WORK ORDER
Apart from the pictures, every line below is to be set down exactly.

DATASET EXCERPTS
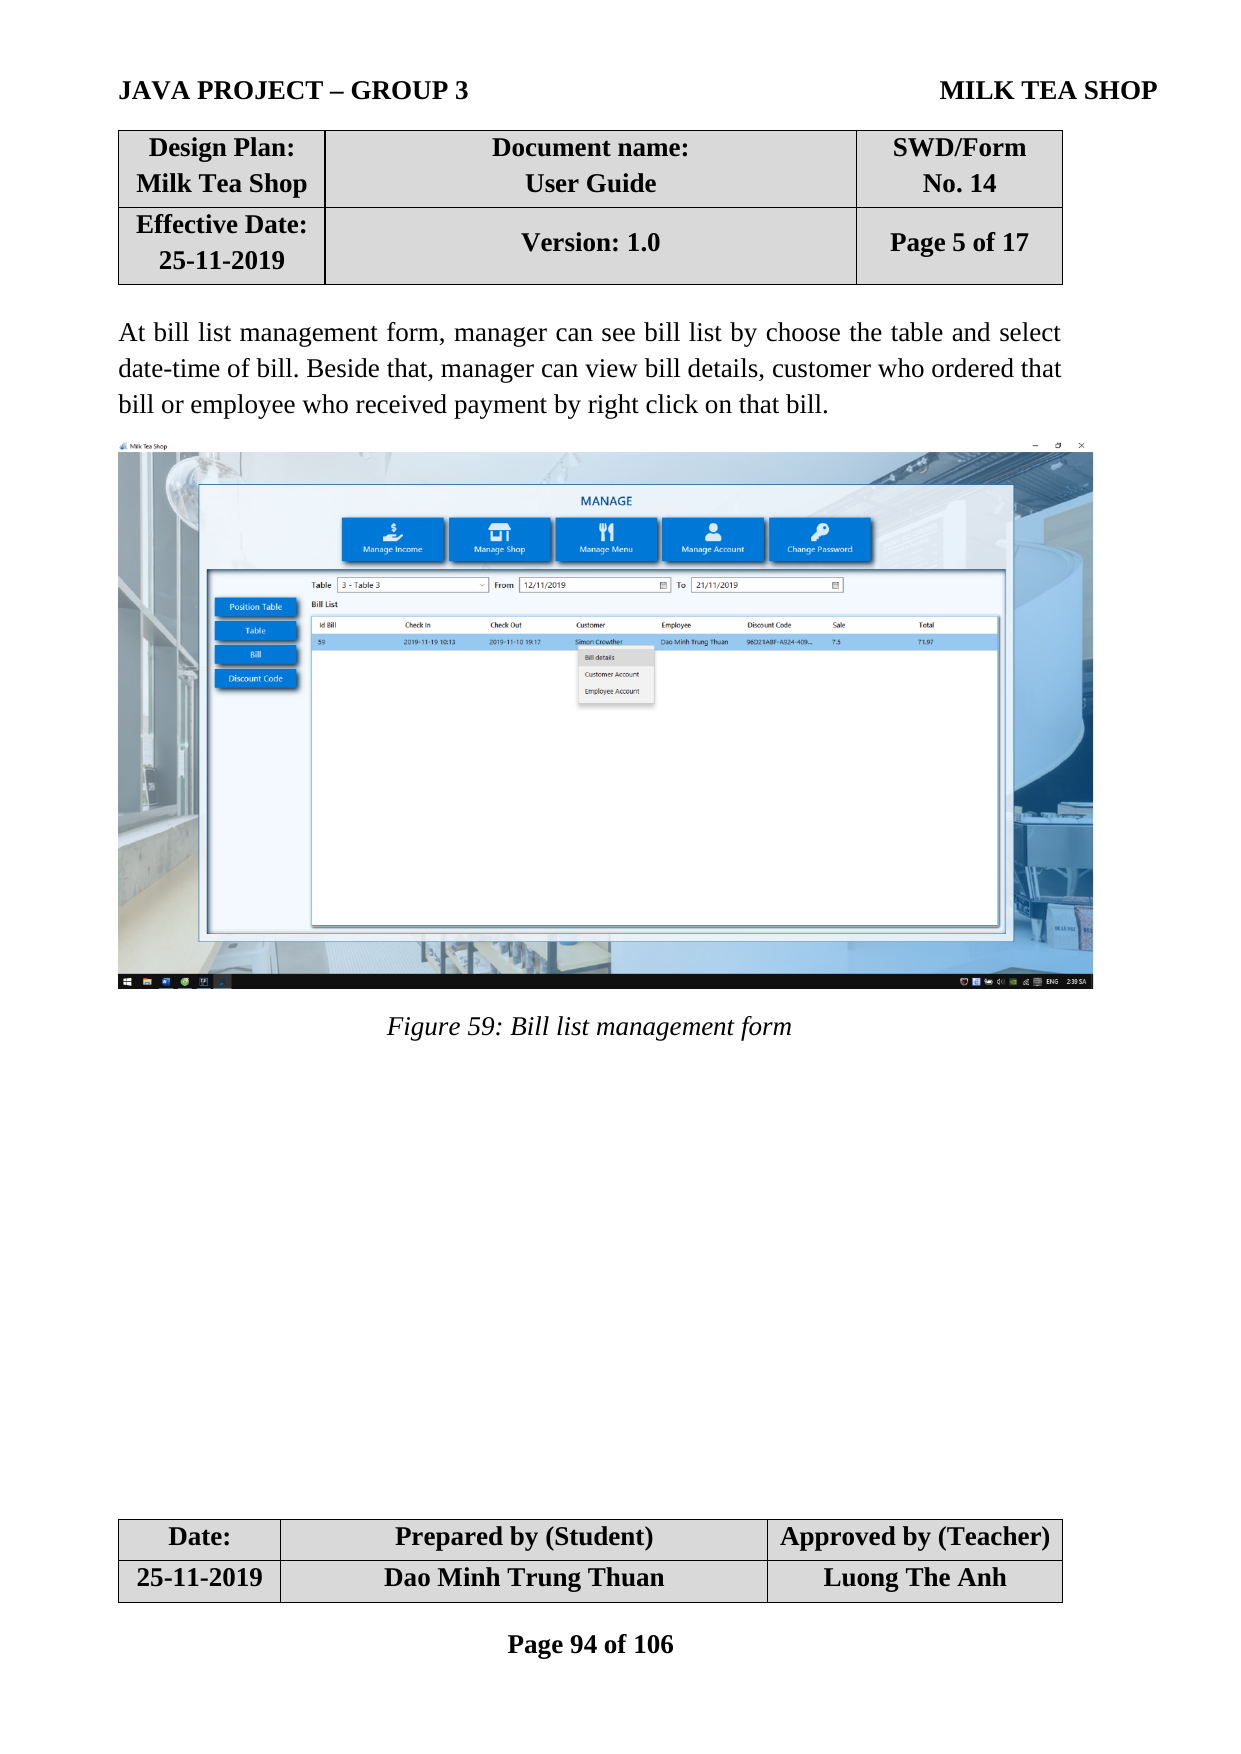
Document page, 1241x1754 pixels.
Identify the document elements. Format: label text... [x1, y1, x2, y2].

text At bill list management form, manager can see bill list by choose the table and select date-time of bill. Beside that, manager can view bill details, customer who ordered that bill or employee who received payment by right click on that bill. [118, 316, 1063, 419]
picture [118, 440, 1094, 989]
text Figure : Bill list management form [118, 1010, 1063, 1041]
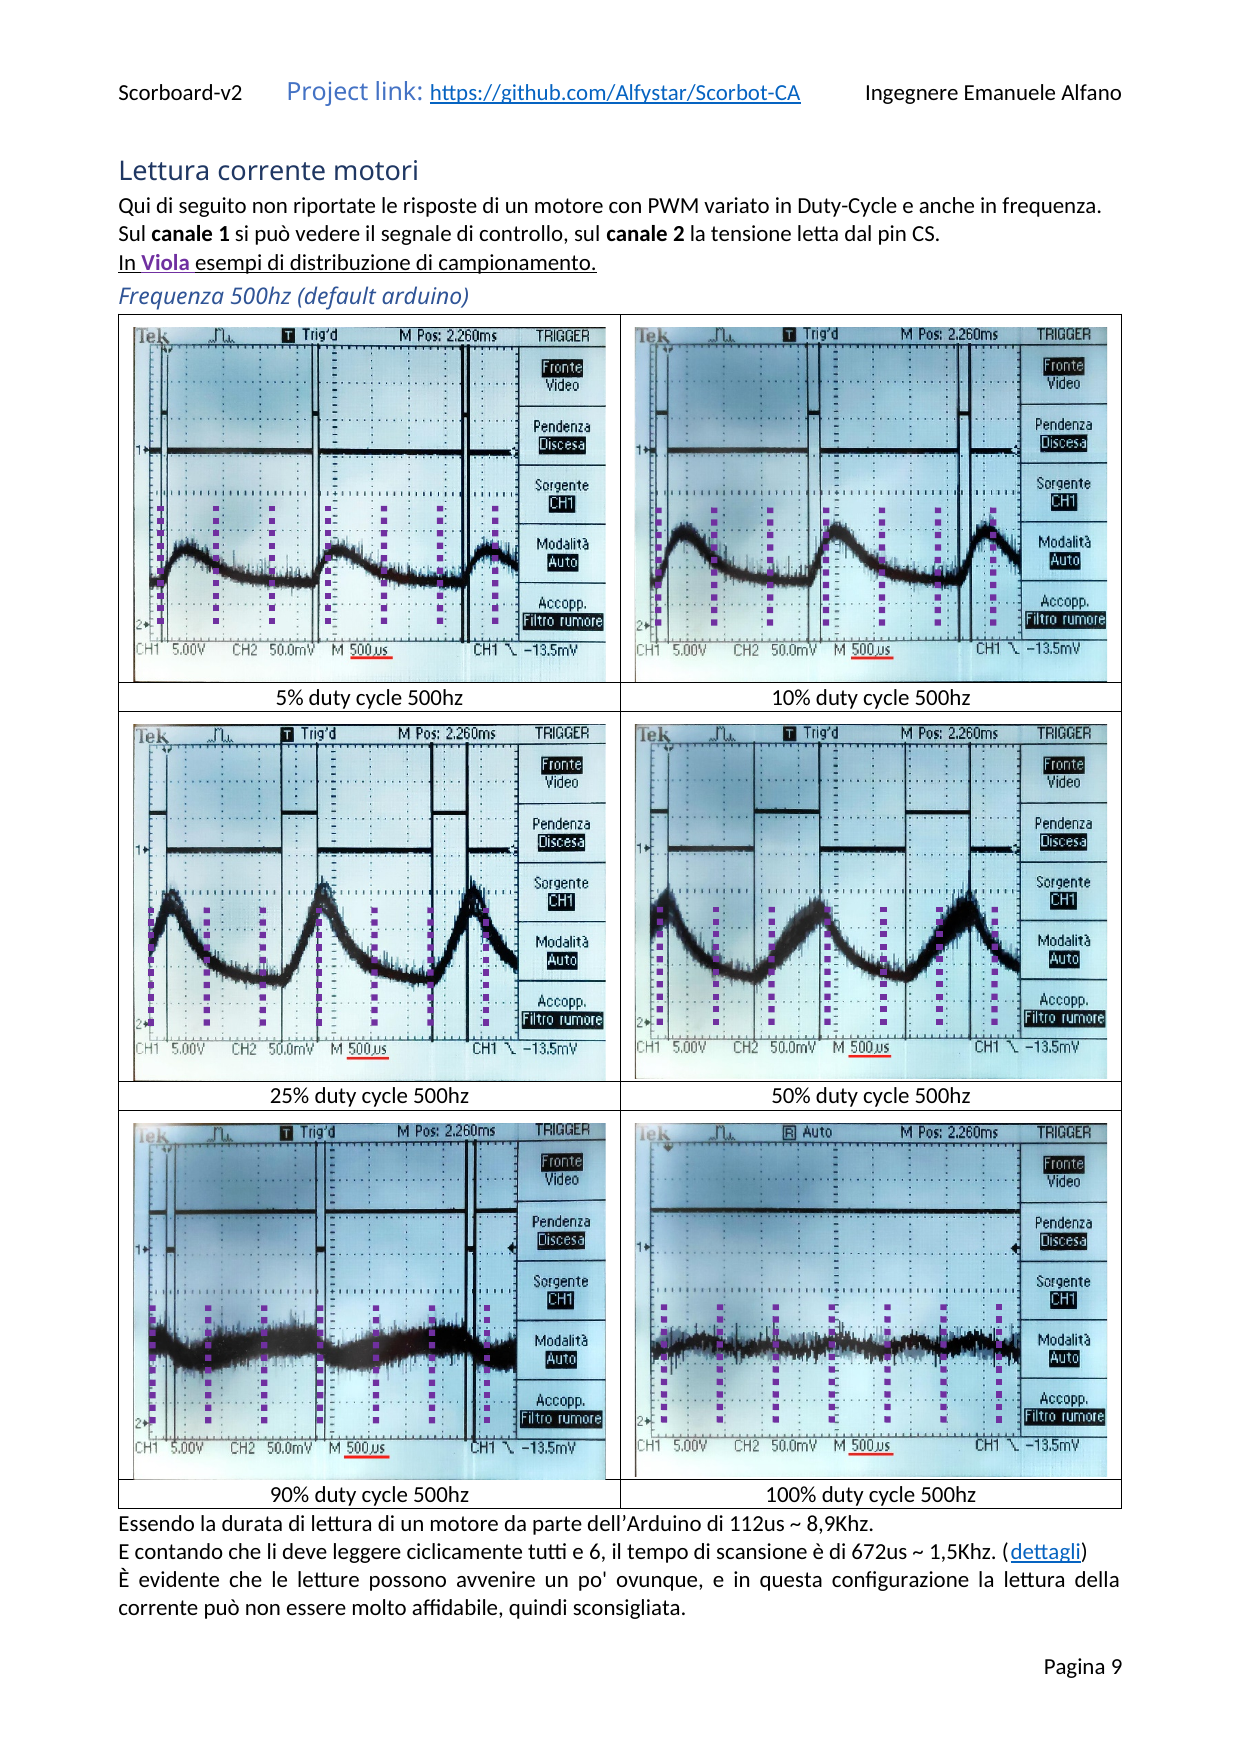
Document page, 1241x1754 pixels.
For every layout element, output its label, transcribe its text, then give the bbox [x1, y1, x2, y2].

text È evidente che le letture possono avvenire un po' ovunque, e in questa configurazione la lettura della corrente può non essere molto affidabile, quindi sconsigliata. [118, 1565, 1122, 1621]
text E contando che li deve leggere ciclicamente tutti e 6, il tempo di scansione è di 672us ~ 1,5Khz. (dettagli) [118, 1537, 1122, 1565]
table_cell [119, 1111, 620, 1479]
text Essendo la durata di lettura di un motore da parte dell’Arduino di 112us ~ 8,9Khz. [118, 1509, 1122, 1537]
picture [133, 327, 606, 682]
table_cell 90% duty cycle 500hz [119, 1480, 620, 1508]
table_header [621, 315, 1121, 682]
table_cell [621, 1111, 1121, 1479]
subtitle Lettura corrente motori [118, 152, 1122, 189]
table_cell 5% duty cycle 500hz [119, 683, 620, 711]
text Qui di seguito non riportate le risposte di un motore con PWM variato in Duty-Cycle e anche in frequenza. [118, 192, 1122, 219]
text Sul canale 1 si può vedere il segnale di controllo, sul canale 2 la tensione letta dal pin CS. [118, 219, 1122, 248]
picture [634, 724, 1108, 1079]
table_cell [621, 712, 1121, 1081]
table_cell 50% duty cycle 500hz [621, 1082, 1121, 1110]
picture [133, 1123, 606, 1480]
table_cell 100% duty cycle 500hz [621, 1480, 1121, 1508]
subtitle Frequenza 500hz (default arduino) [118, 280, 1122, 311]
table_cell [119, 712, 620, 1081]
table_header [119, 315, 620, 682]
table_cell 25% duty cycle 500hz [119, 1082, 620, 1110]
text In Viola esempi di distribuzione di campionamento. [118, 248, 1122, 276]
picture [634, 327, 1108, 682]
picture [133, 724, 606, 1081]
table_cell 10% duty cycle 500hz [621, 683, 1121, 711]
picture [634, 1123, 1108, 1477]
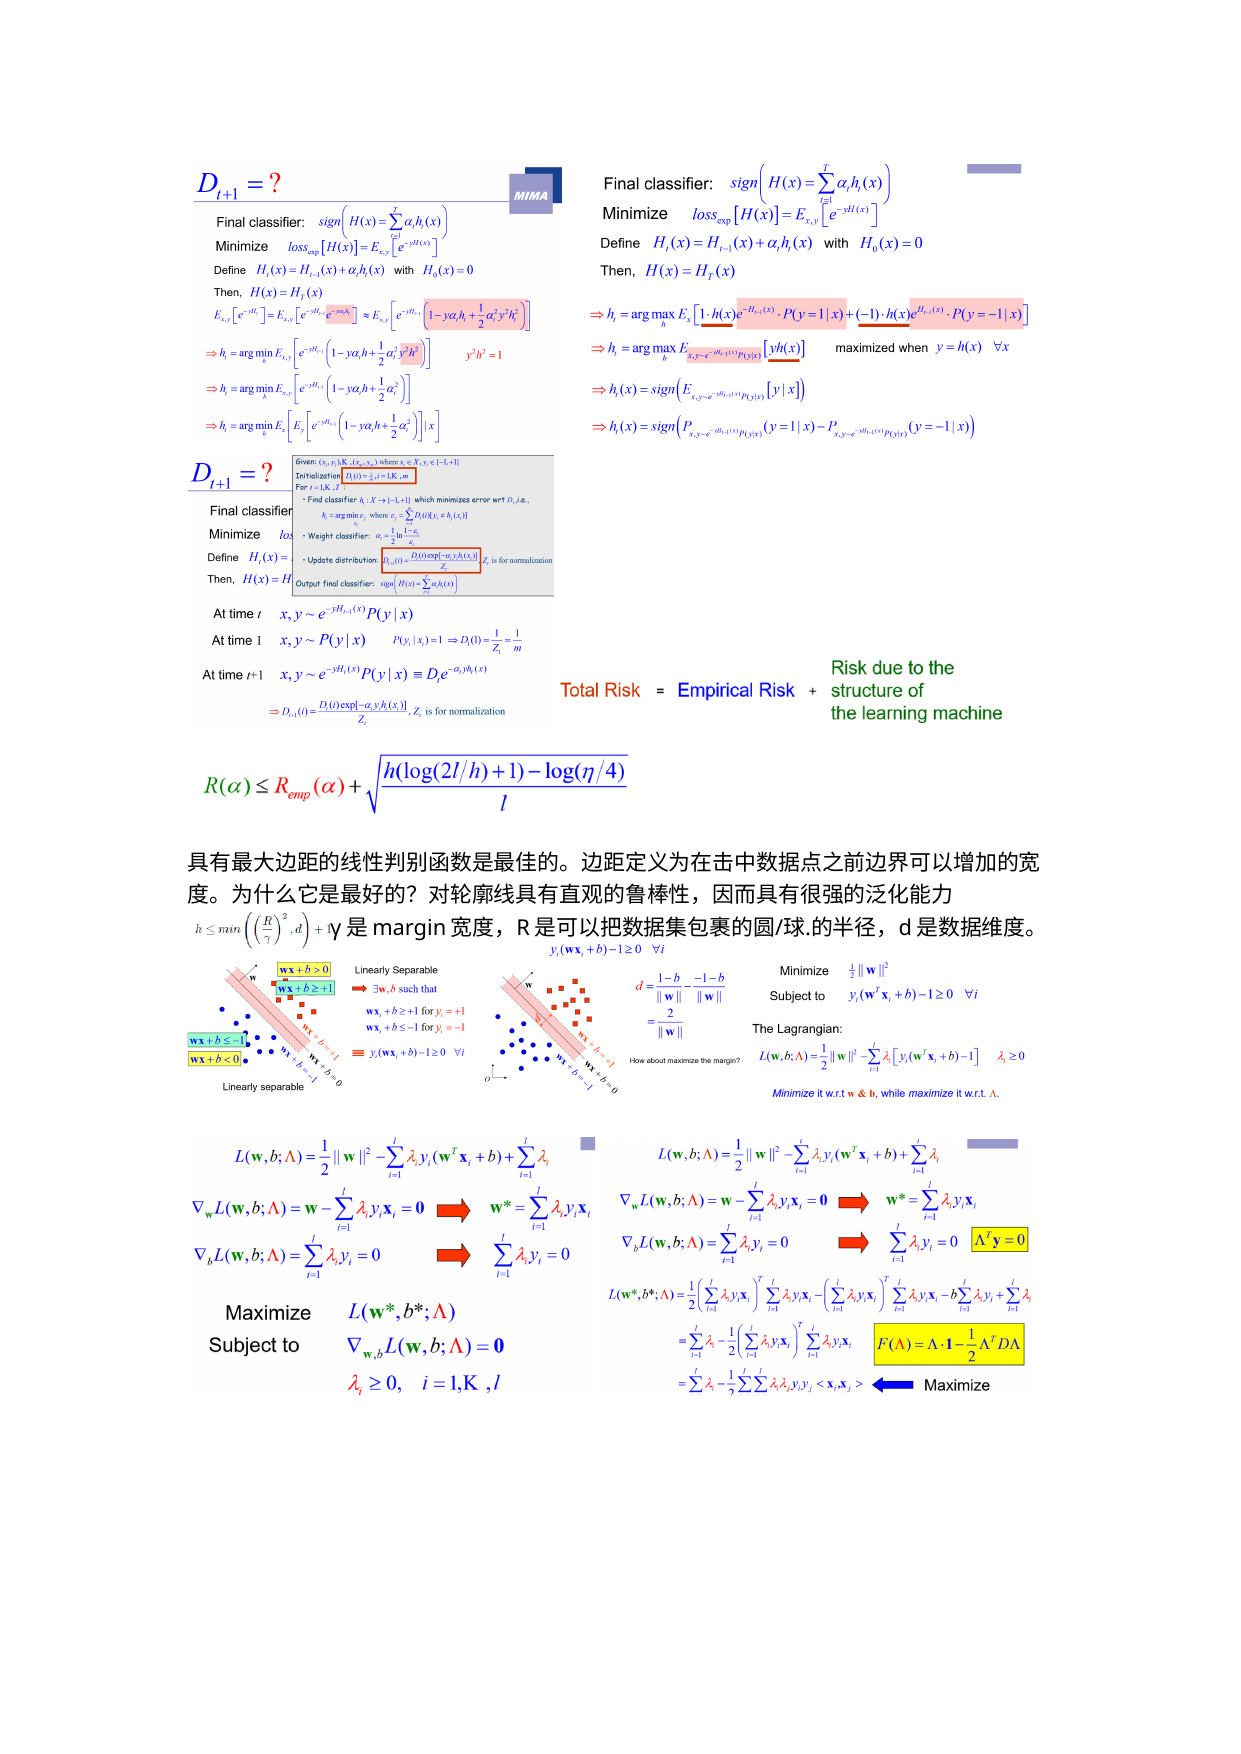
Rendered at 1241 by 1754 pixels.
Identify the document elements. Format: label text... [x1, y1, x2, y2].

picture [473, 942, 744, 1098]
picture [187, 1137, 596, 1395]
picture [187, 162, 564, 444]
text γ是margin宽度，R是可以把数据集包裹的圆/球.的半径，d是数据维度。 [187, 909, 1053, 942]
picture [187, 957, 468, 1098]
picture [187, 454, 554, 727]
picture [187, 747, 638, 823]
text 具有最大边距的线性判别函数是最佳的。边距定义为在击中数据点之前边界可以增加的宽度。为什么它是最好的？对轮廓线具有直观的鲁棒性，因而具有很强的泛化能力 [187, 844, 1053, 909]
picture [559, 655, 1011, 727]
picture [569, 164, 1031, 444]
picture [601, 1139, 1036, 1395]
picture [189, 942, 337, 952]
picture [749, 961, 1027, 1098]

FINAL ANSWER
Document page, 1241x1754 pixels.
Identify the document elements. Format: label text... [x1, y1, x2, y2].

text At bill list management form, manager can see bill list by choose the table and select date-time of bill. Beside that, manager can view bill details, customer who ordered that bill or employee who received payment by right click on that bill. [118, 316, 1063, 419]
picture [118, 440, 1094, 989]
text Figure : Bill list management form [118, 1010, 1063, 1041]
Document page, 1241x1754 pixels.
For every layout element, output its label, transcribe its text, then give the bbox [x1, y1, x2, y2].

text È evidente che le letture possono avvenire un po' ovunque, e in questa configurazione la lettura della corrente può non essere molto affidabile, quindi sconsigliata. [118, 1565, 1122, 1621]
text E contando che li deve leggere ciclicamente tutti e 6, il tempo di scansione è di 672us ~ 1,5Khz. (dettagli) [118, 1537, 1122, 1565]
table_cell [119, 1111, 620, 1479]
text Essendo la durata di lettura di un motore da parte dell’Arduino di 112us ~ 8,9Khz. [118, 1509, 1122, 1537]
picture [133, 327, 606, 682]
table_cell 90% duty cycle 500hz [119, 1480, 620, 1508]
table_header [621, 315, 1121, 682]
table_cell [621, 1111, 1121, 1479]
subtitle Lettura corrente motori [118, 152, 1122, 189]
table_cell 5% duty cycle 500hz [119, 683, 620, 711]
text Qui di seguito non riportate le risposte di un motore con PWM variato in Duty-Cycle e anche in frequenza. [118, 192, 1122, 219]
text Sul canale 1 si può vedere il segnale di controllo, sul canale 2 la tensione letta dal pin CS. [118, 219, 1122, 248]
picture [634, 724, 1108, 1079]
table_cell [621, 712, 1121, 1081]
table_cell 50% duty cycle 500hz [621, 1082, 1121, 1110]
picture [133, 1123, 606, 1480]
table_cell 100% duty cycle 500hz [621, 1480, 1121, 1508]
subtitle Frequenza 500hz (default arduino) [118, 280, 1122, 311]
table_cell [119, 712, 620, 1081]
table_header [119, 315, 620, 682]
table_cell 25% duty cycle 500hz [119, 1082, 620, 1110]
text In Viola esempi di distribuzione di campionamento. [118, 248, 1122, 276]
picture [634, 327, 1108, 682]
picture [133, 724, 606, 1081]
table_cell 10% duty cycle 500hz [621, 683, 1121, 711]
picture [634, 1123, 1108, 1477]
Rendered at 1241 by 1754 pixels.
Identify the document elements. Format: label text... [x1, y1, x2, y2].

picture [473, 942, 744, 1098]
picture [187, 1137, 596, 1395]
picture [187, 162, 564, 444]
text γ是margin宽度，R是可以把数据集包裹的圆/球.的半径，d是数据维度。 [187, 909, 1053, 942]
picture [187, 957, 468, 1098]
picture [187, 454, 554, 727]
picture [187, 747, 638, 823]
text 具有最大边距的线性判别函数是最佳的。边距定义为在击中数据点之前边界可以增加的宽度。为什么它是最好的？对轮廓线具有直观的鲁棒性，因而具有很强的泛化能力 [187, 844, 1053, 909]
picture [559, 655, 1011, 727]
picture [569, 164, 1031, 444]
picture [601, 1139, 1036, 1395]
picture [189, 942, 337, 952]
picture [749, 961, 1027, 1098]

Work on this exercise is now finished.